Nonprofit hospitals in low-income neighborhoods should be the backbone of the American safety net system for low-income people who lack insurance. Instead, thanks to a federal program called 340B, many nonprofit hospitals have made maximizing revenue their primary goal, not providing charity care. Thanks to a New York Times investigation, Richmond Community Hospital has become the starkest example of a nonprofit hospital that exploits the 340B program while reducing medical services available to the distressed community surrounding the hospital.
The 340B program was created by Congress in 1992 and it was intended to allow about 500 hospitals in low-income areas to purchase drugs at substantial discounts. It was thought that, with these discounts, nonprofit hospitals could provide more free care to the distressed communities where they were located.
However, the law was poorly written, and hospitals soon discovered that they could “arbitrage” these drug discounts into a profit center. How could they do this? In short, buy low and sell high. As the NY Times story explained, Richmond Community can buy a vial of the cancer drug Keytruda at a discounted price of $3,444 yet can bill the local Blue Cross health plan $25,425 for that same vial, for a profit of $22,000 on one patient’s prescription.

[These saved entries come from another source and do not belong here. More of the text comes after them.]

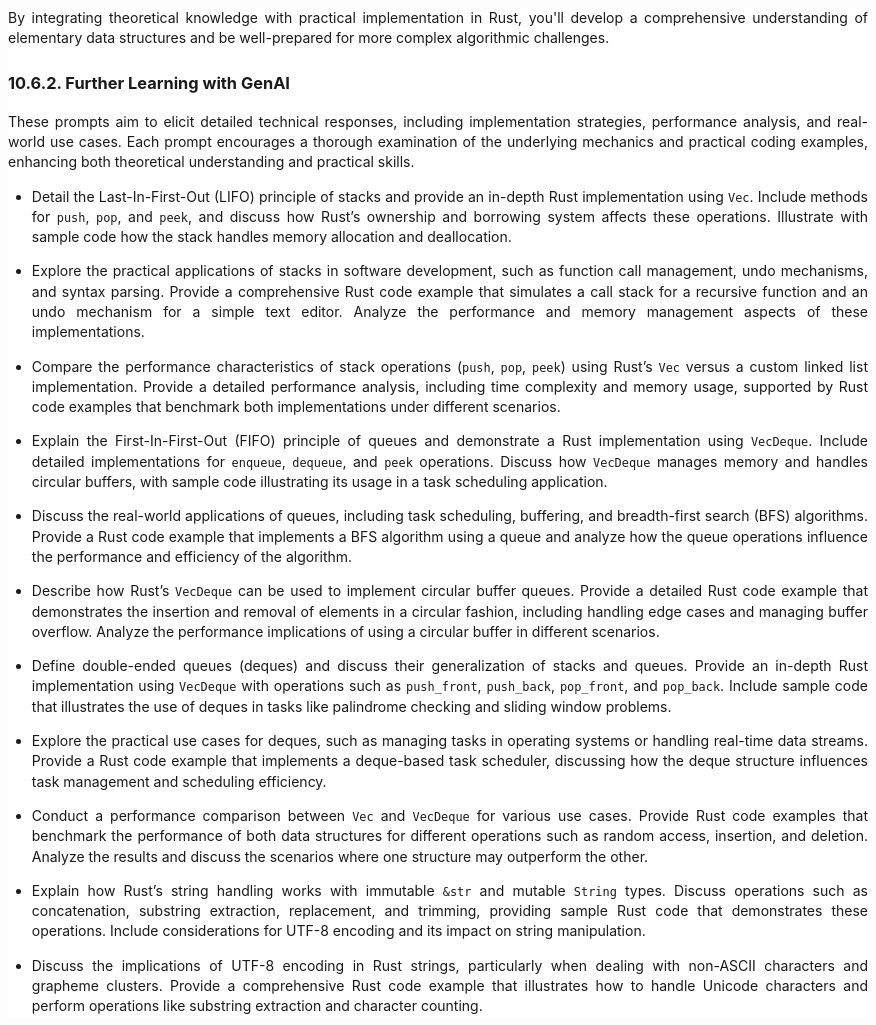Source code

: <p style="text-align: justify;">
By integrating theoretical knowledge with practical implementation in Rust, you'll develop a comprehensive understanding of elementary data structures and be well-prepared for more complex algorithmic challenges.
</p>

### 10.6.2. Further Learning with GenAI
<p style="text-align: justify;">
These prompts aim to elicit detailed technical responses, including implementation strategies, performance analysis, and real-world use cases. Each prompt encourages a thorough examination of the underlying mechanics and practical coding examples, enhancing both theoretical understanding and practical skills.
</p>

- <p style="text-align: justify;">Detail the Last-In-First-Out (LIFO) principle of stacks and provide an in-depth Rust implementation using <code>Vec<T></code>. Include methods for <code>push</code>, <code>pop</code>, and <code>peek</code>, and discuss how Rust’s ownership and borrowing system affects these operations. Illustrate with sample code how the stack handles memory allocation and deallocation.</p>
- <p style="text-align: justify;">Explore the practical applications of stacks in software development, such as function call management, undo mechanisms, and syntax parsing. Provide a comprehensive Rust code example that simulates a call stack for a recursive function and an undo mechanism for a simple text editor. Analyze the performance and memory management aspects of these implementations.</p>
- <p style="text-align: justify;">Compare the performance characteristics of stack operations (<code>push</code>, <code>pop</code>, <code>peek</code>) using Rust’s <code>Vec<T></code> versus a custom linked list implementation. Provide a detailed performance analysis, including time complexity and memory usage, supported by Rust code examples that benchmark both implementations under different scenarios.</p>
- <p style="text-align: justify;">Explain the First-In-First-Out (FIFO) principle of queues and demonstrate a Rust implementation using <code>VecDeque<T></code>. Include detailed implementations for <code>enqueue</code>, <code>dequeue</code>, and <code>peek</code> operations. Discuss how <code>VecDeque</code> manages memory and handles circular buffers, with sample code illustrating its usage in a task scheduling application.</p>
- <p style="text-align: justify;">Discuss the real-world applications of queues, including task scheduling, buffering, and breadth-first search (BFS) algorithms. Provide a Rust code example that implements a BFS algorithm using a queue and analyze how the queue operations influence the performance and efficiency of the algorithm.</p>
- <p style="text-align: justify;">Describe how Rust’s <code>VecDeque<T></code> can be used to implement circular buffer queues. Provide a detailed Rust code example that demonstrates the insertion and removal of elements in a circular fashion, including handling edge cases and managing buffer overflow. Analyze the performance implications of using a circular buffer in different scenarios.</p>
- <p style="text-align: justify;">Define double-ended queues (deques) and discuss their generalization of stacks and queues. Provide an in-depth Rust implementation using <code>VecDeque<T></code> with operations such as <code>push_front</code>, <code>push_back</code>, <code>pop_front</code>, and <code>pop_back</code>. Include sample code that illustrates the use of deques in tasks like palindrome checking and sliding window problems.</p>
- <p style="text-align: justify;">Explore the practical use cases for deques, such as managing tasks in operating systems or handling real-time data streams. Provide a Rust code example that implements a deque-based task scheduler, discussing how the deque structure influences task management and scheduling efficiency.</p>
- <p style="text-align: justify;">Conduct a performance comparison between <code>Vec<T></code> and <code>VecDeque<T></code> for various use cases. Provide Rust code examples that benchmark the performance of both data structures for different operations such as random access, insertion, and deletion. Analyze the results and discuss the scenarios where one structure may outperform the other.</p>
- <p style="text-align: justify;">Explain how Rust’s string handling works with immutable <code>&str</code> and mutable <code>String</code> types. Discuss operations such as concatenation, substring extraction, replacement, and trimming, providing sample Rust code that demonstrates these operations. Include considerations for UTF-8 encoding and its impact on string manipulation.</p>
- <p style="text-align: justify;">Discuss the implications of UTF-8 encoding in Rust strings, particularly when dealing with non-ASCII characters and grapheme clusters. Provide a comprehensive Rust code example that illustrates how to handle Unicode characters and perform operations like substring extraction and character counting.</p>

The Lown Institute, a nonpartisan think tank calculated the “fair share deficit” of each state – the amount spent on charity and community investment minus the tax breaks received by the hospitals. Virginia ranked 34, with hospitals in the aggregate receiving $292 million more in tax breaks than the amount they spend on charity care.
This no doubt contributed to the growing profits of Virginia’s hospitals, most recently observed in a 2017 Thomas Jefferson Institute study.
These incentives caused Richmond Community to expand into wealthier neighborhoods so they could enroll more patients with good insurance coverage. After all, if Richmond Community gives Keytruda away for free, it will cost them $3,444, but if they prescribe it to a patient with insurance, they would profit by $22,000. The Times story describes how Richmond Community opened a cancer institute in a wealthier neighborhood in order to increase its revenues from the 340B program. “The Bon Secours Cancer Institute at St. Mary’s, for example, administers cancer drugs to patients in an office suite on the tree-lined campus of St. Mary’s Hospital.”
Richmond Community can expand into higher income neighborhoods because these satellite offices immediately become eligible for the 340B discounts that derive from the main hospital’s location in a low-income neighborhood. Congress wrote the law so poorly that they did not preclude satellite offices in wealthy zip codes from sharing the discounts.
The result has been that the number of contract pharmacies has skyrocketed as has the number of covered entities, far above just the number in low-income areas.
However, probably the worst aspect of the statute creating the 340B program is that it does not require hospitals to spend the 340B revenues on charity care for the local community. So, few policy makers know how much revenue hospitals get from the program and what they spend it on. As the NY Times explains the infirmities in the law: “Hospitals did not have to disclose how much money they made from sales of the discounted drugs. And they were not required to use the revenues to help the underserved patients who qualified them for the program in the first place.”
Therefore, the Congress and state governments can undertake a simple reform to help with this situation: disclosure. First, policy makers should develop a uniform definition of charity care.
For example, an unpaid bill from the wealthy patient does not count as charity care. Then, they should require that hospitals disclose how much revenue they secure from 340B and how much actual charity care they provide.
With this simple reform, policy makers and the public at large can know if nonprofit hospitals are living up to their mission.